* Begin INFORMATION GIVEN *

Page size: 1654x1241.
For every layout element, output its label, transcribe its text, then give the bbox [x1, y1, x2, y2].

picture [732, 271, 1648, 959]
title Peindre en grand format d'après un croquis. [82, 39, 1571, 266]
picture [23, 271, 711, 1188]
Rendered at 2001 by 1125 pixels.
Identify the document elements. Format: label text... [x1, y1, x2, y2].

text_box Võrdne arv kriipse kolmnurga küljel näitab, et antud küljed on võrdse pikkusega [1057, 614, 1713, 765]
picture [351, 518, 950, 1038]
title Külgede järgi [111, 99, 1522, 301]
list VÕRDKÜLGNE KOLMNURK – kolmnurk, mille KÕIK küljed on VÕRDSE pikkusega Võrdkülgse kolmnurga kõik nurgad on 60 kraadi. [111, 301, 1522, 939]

* End INFORMATION GIVEN *

## WORK TO BE COMPLETED
Count the lines in the material above that contain the word "label". Reply with the number alone.

## SOLUTION
2